La tendance 2011 est aux superhéros, avec pas moins de de cinq films qui leur ont été consacrés cette année. Mais les trois plus connus verront leurs prochaines adaptations sortir plus tard. Les trois plus connus? Spider-Man, Superman et… Batman. L’homme chauve-souris la nuit et play-boy le jour est l'un des plus célèbres au monde, notamment depuis les films de Tim Burton et la série animée des années 1990. Jamie Walker, cofondateur du studio Rocksteady, qui a travaillé sur «Batman: Arkham City» pendant deux ans, se rappelle: «Lors d’une étude où était montrée une image de l’homme chauve-souris, 98% des personnes le reconnaissaient.» 

Parce que Batman est un super-détective

 «Superman est ce qu’on aimerait être, Batman est ce que nous sommes vraiment. C’est un superhéros de notre époque», note l’auteur de comics Paul Dini, qui a contribué au jeu. Oui, nous sommes vraiment fans de smartphones, de couteaux suisses high-tech, de gadgets. Oui, nous avons une prédilection pour les histoires feuilletonnantes et les enquêtes policières. Dans cette suite de «Batman: Arkham Asylum», le héros est interpellé à plusieurs reprises comme un «Super détective». Pas surprenant, puisque le héros créé par Bob Kane en mai 1939 est apparu dans une revue intitulée… Detective Comics.

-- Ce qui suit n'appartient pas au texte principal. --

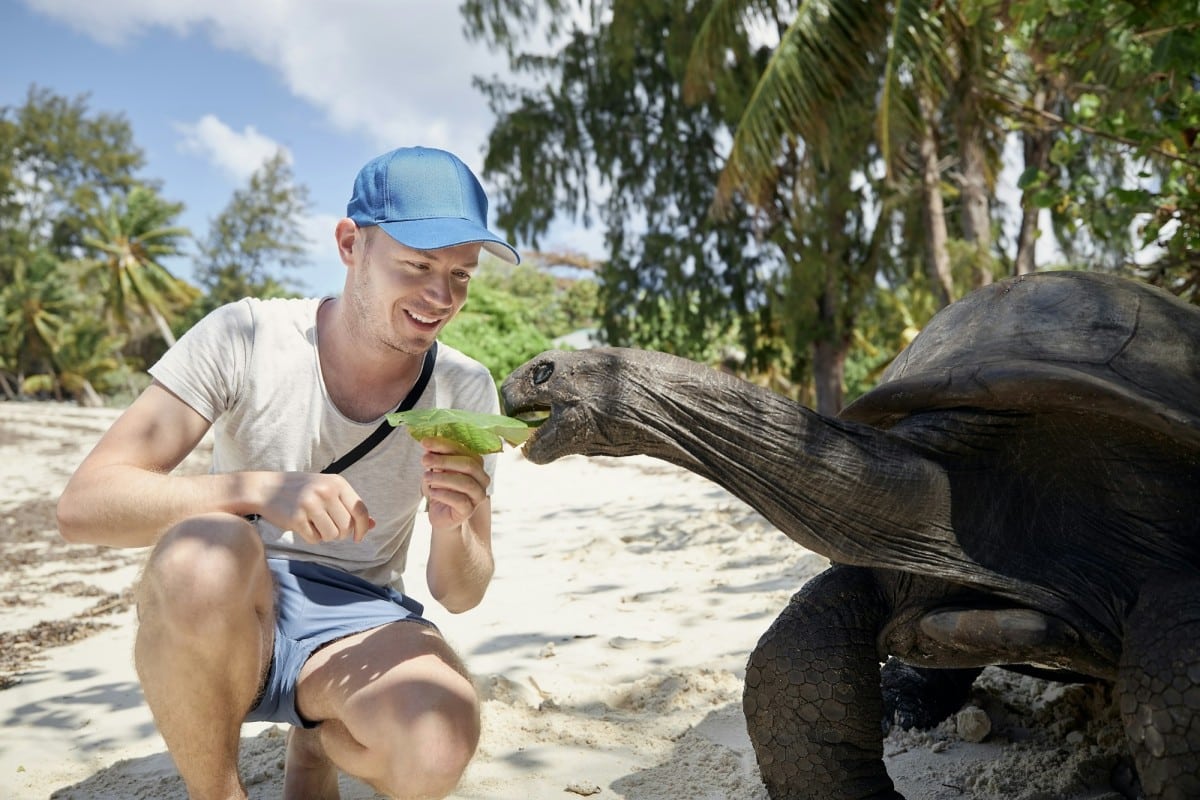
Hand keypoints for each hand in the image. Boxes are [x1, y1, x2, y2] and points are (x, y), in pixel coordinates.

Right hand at [257, 472, 373, 543]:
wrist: (266, 488)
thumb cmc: (302, 491)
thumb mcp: (328, 491)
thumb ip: (350, 507)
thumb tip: (373, 525)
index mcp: (337, 483)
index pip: (360, 510)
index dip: (363, 528)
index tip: (359, 537)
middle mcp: (325, 491)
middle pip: (346, 527)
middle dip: (340, 534)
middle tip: (327, 528)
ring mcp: (310, 504)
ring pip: (332, 535)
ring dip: (325, 536)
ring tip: (314, 525)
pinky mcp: (296, 518)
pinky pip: (314, 539)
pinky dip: (311, 538)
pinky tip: (302, 526)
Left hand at [420, 437, 489, 530]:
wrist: (441, 514)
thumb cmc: (442, 489)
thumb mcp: (438, 470)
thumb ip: (436, 457)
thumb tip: (428, 443)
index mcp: (476, 464)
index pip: (463, 450)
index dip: (444, 445)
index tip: (425, 442)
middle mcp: (482, 479)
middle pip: (469, 465)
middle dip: (444, 460)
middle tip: (424, 460)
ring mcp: (478, 496)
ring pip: (466, 483)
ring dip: (443, 478)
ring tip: (426, 477)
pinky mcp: (469, 510)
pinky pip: (460, 500)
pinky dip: (444, 494)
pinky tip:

Parce que les super-vilains sont charismatiques

Batman ne se promène pas seul, mais avec toute une galerie de super-vilains. Dans ce jeu d’action et d’aventures, le personnage de l’Homme mystère dissémine des énigmes à élucider, et le Joker retors tend des pièges. «C’est quelqu’un de séduisant et de dangereux, raconte Paul Dini. Quand j’écris son personnage, j’essaie de ne pas le rendre trop humain, sinon on risque de perdre son essence.» C’est le malheur de Batman: affronter des ennemis plus charismatiques de lui. «Un des piliers de la création des personnages de Batman Arkham City, c’est les jolies filles et les supervilains moches», s’amuse David Hego, le directeur artistique. Ainsi le Pingouin voit son monocle remplacé par un cul de bouteille, et Catwoman est engoncée dans un costume en kevlar moulant… «Pour elle, nous avons regardé beaucoup de vidéos de gymnastes et d’acrobates afin de nous inspirer de leurs mouvements», raconte Zafer Coban, responsable de l’animation.

Parce qu’il n’y a pas de «Dark Knight» au cinéma avant 2012

Pour les fans du superhéros et pour le groupe Warner possesseur des droits d’adaptation de Batman et du studio Rocksteady, ce jeu tombe à pic, puisqu’il comble un «trou» dans l’exploitation grand public de la licence. Au cinéma, le dernier Batman de Christopher Nolan est sorti en 2008 après avoir engrangé la somme record d’un milliard de dollars de recettes. Et sa suite, The Dark Knight rises, sort seulement en juillet 2012. «Dans les cinématiques, on utilise un peu le même langage que le cinéma, avec la composition et l’éclairage trois points», note David Hego, directeur artistique. Toutefois, même si les textures sont très détaillées et hyperréalistes, «les personnages demeurent très stylisés», poursuit le directeur artistique. Et le jeu possède «une tonalité plus fantastique que les films», renchérit le comic writer Paul Dini.

Parce que la tendance des jeux vidéo est aux mondes ouverts

La réussite de «Batman: Arkham City» repose sur son monde ouvert, une caractéristique partagée avec d’autres jeux vidéo à succès comme la série de «Assassin’s Creed» ou «Grand Theft Auto». Sauf qu’ici, il s’agit d’une ville fictionnelle et sombre. Vraiment très ténébreuse ? David Hego, directeur artistique, nuance: «Nous avons privilégié des couleurs chaudes pour représenter certains bâtiments. C’est une manière de suggérer inconsciemment au joueur où il doit aller.» Mais à ce dernier est laissé une grande liberté de diriger le superhéros au milieu des réminiscences de l’architecture gothique et victorienne. «Pour ce deuxième épisode, on a même injecté des éléments d’art nouveau», précise David Hego. Des hauteurs jusqu’aux catacombes, les fans de l’univers DC Comics reconnaîtront même la fameuse Crime Alley, où ont été assassinés les parents de Bruce Wayne. «Gotham City est un personnage à part entier du jeu», insiste Paul Dini.